▶ Assignment:
Pictures do not belong in your copy; repeat every other part of the entries exactly.
(Record excerpts)
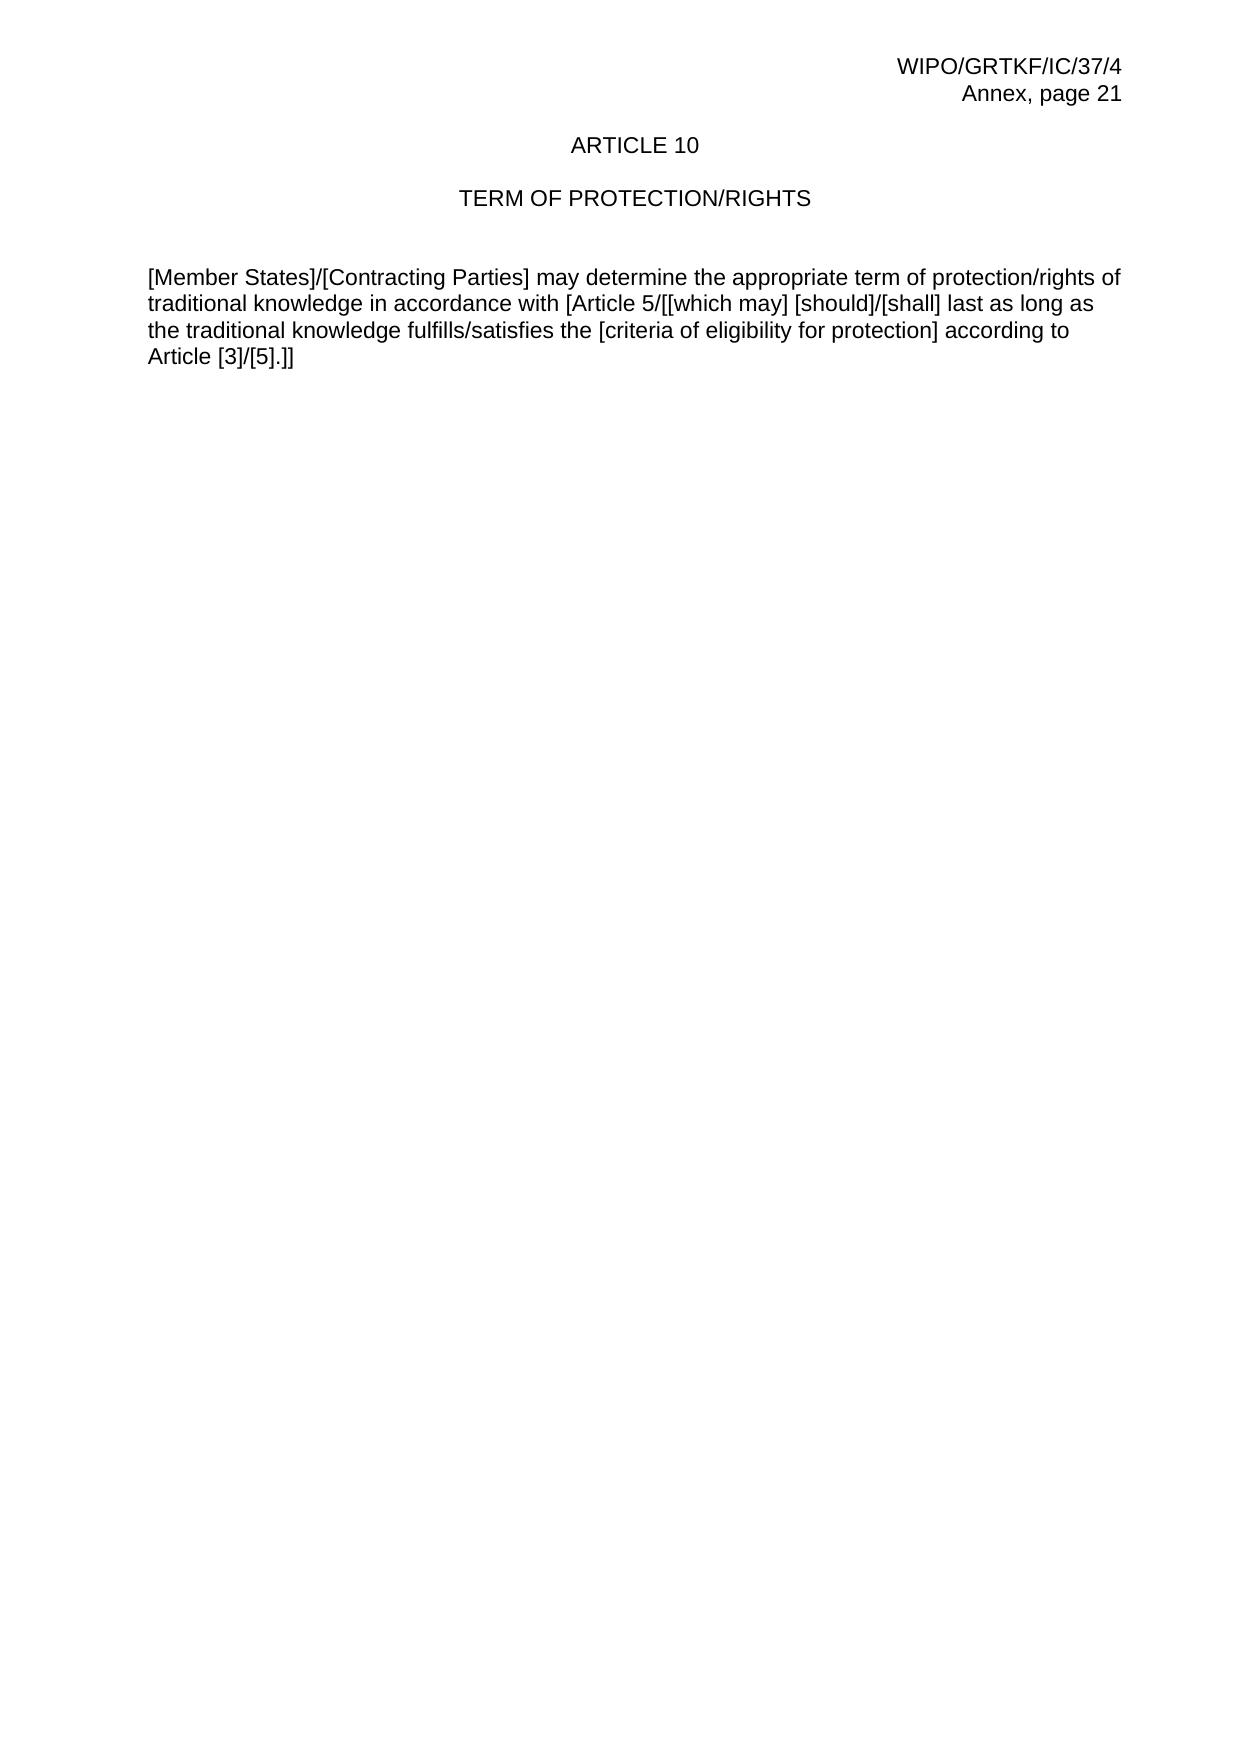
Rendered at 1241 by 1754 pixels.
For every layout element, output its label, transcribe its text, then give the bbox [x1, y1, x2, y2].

text [Member States]/[Contracting Parties] may determine the appropriate term of protection/rights of traditional knowledge in accordance with [Article 5/[[which may] [should]/[shall] last as long as the traditional knowledge fulfills/satisfies the [criteria of eligibility for protection] according to Article [3]/[5].]] [148, 264, 1122, 369]
text ARTICLE 10 [148, 132, 1122, 158]
text TERM OF PROTECTION/RIGHTS [148, 185, 1122, 211]
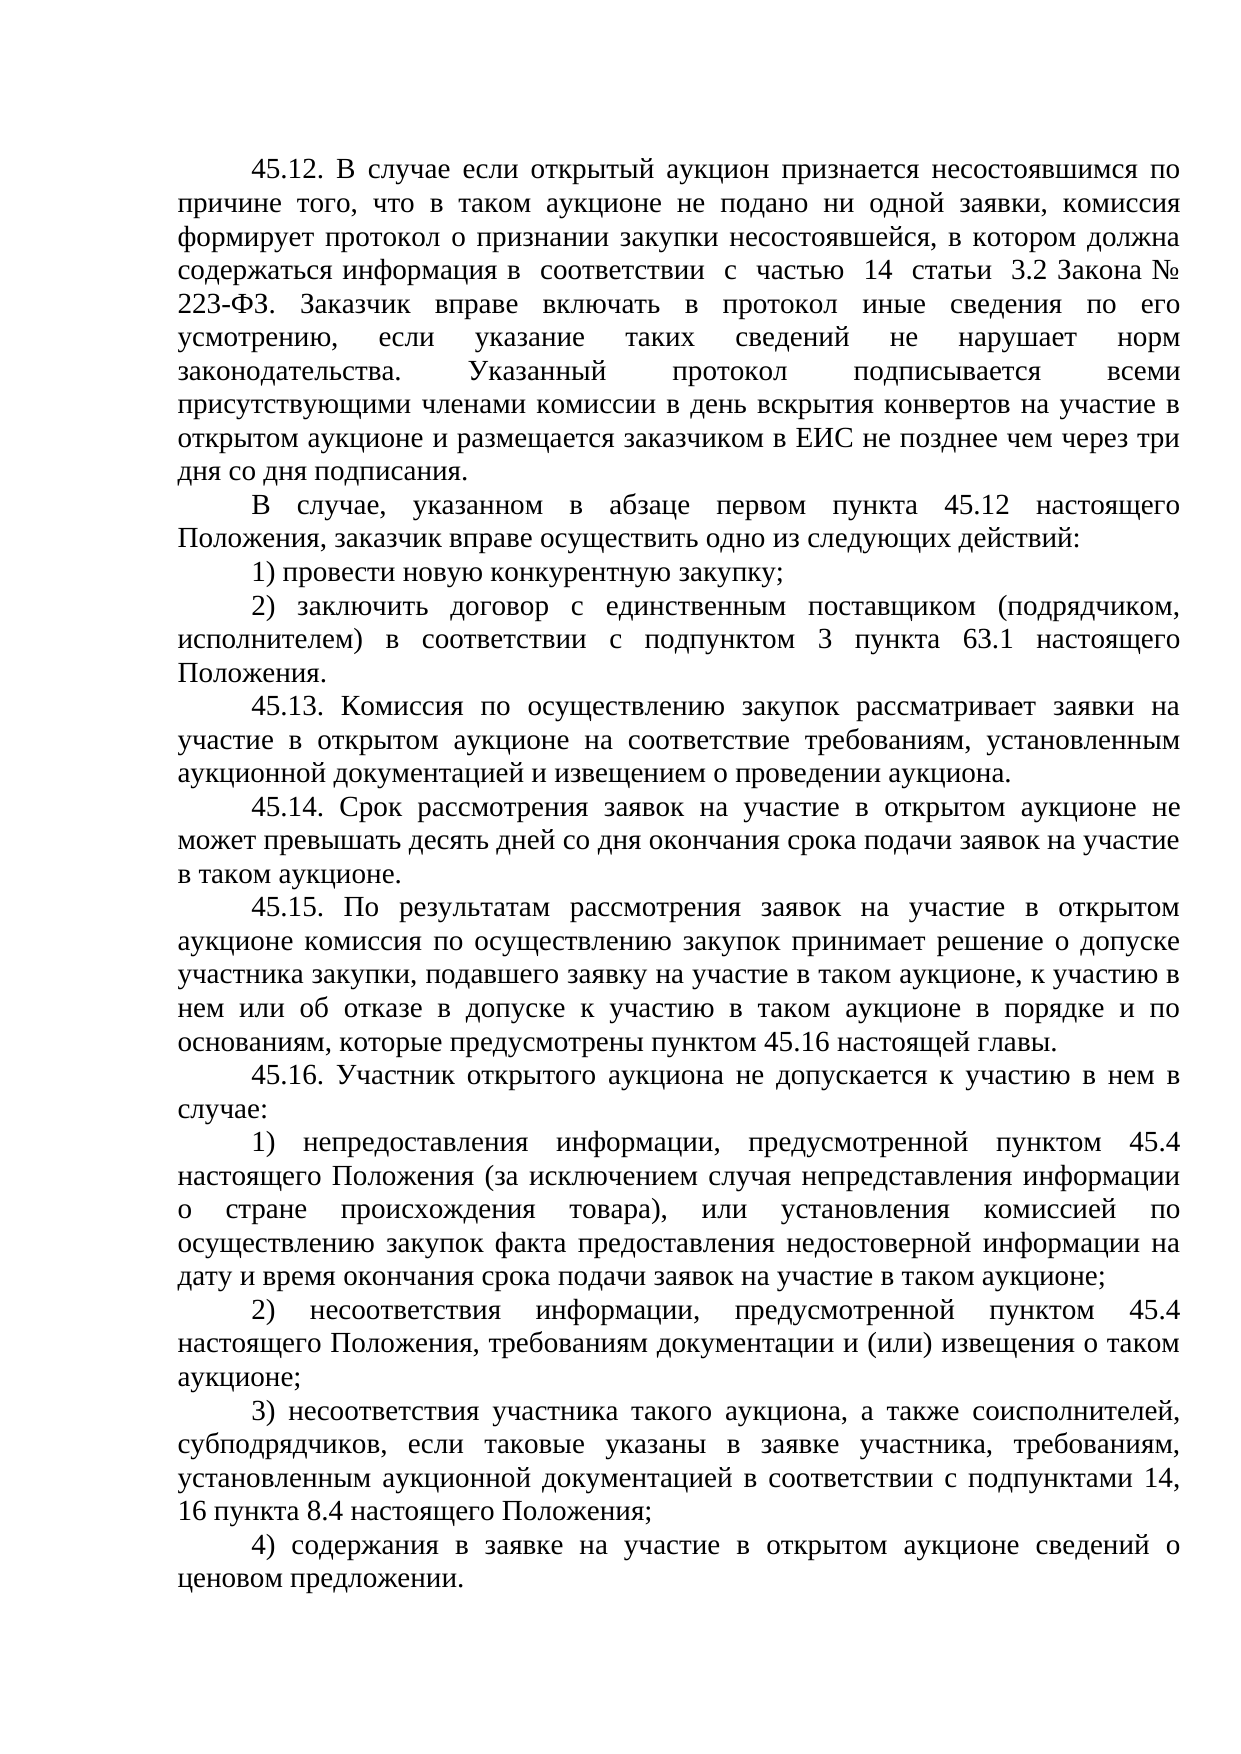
(End Record excerpts)
▶ Expected answer:
Rendered at 1241 by 1754 pixels.
For every layout element, output its label, transcribe its text, then give the bbox [x1, y1, x2, y2].

text [Member States]/[Contracting Parties] may determine the appropriate term of protection/rights of traditional knowledge in accordance with [Article 5/[[which may] [should]/[shall] last as long as the traditional knowledge fulfills/satisfies the [criteria of eligibility for protection] according to Article [3]/[5].]] [148, 264, 1122, 369]
text ARTICLE 10 [148, 132, 1122, 158]
text TERM OF PROTECTION/RIGHTS [148, 185, 1122, 211]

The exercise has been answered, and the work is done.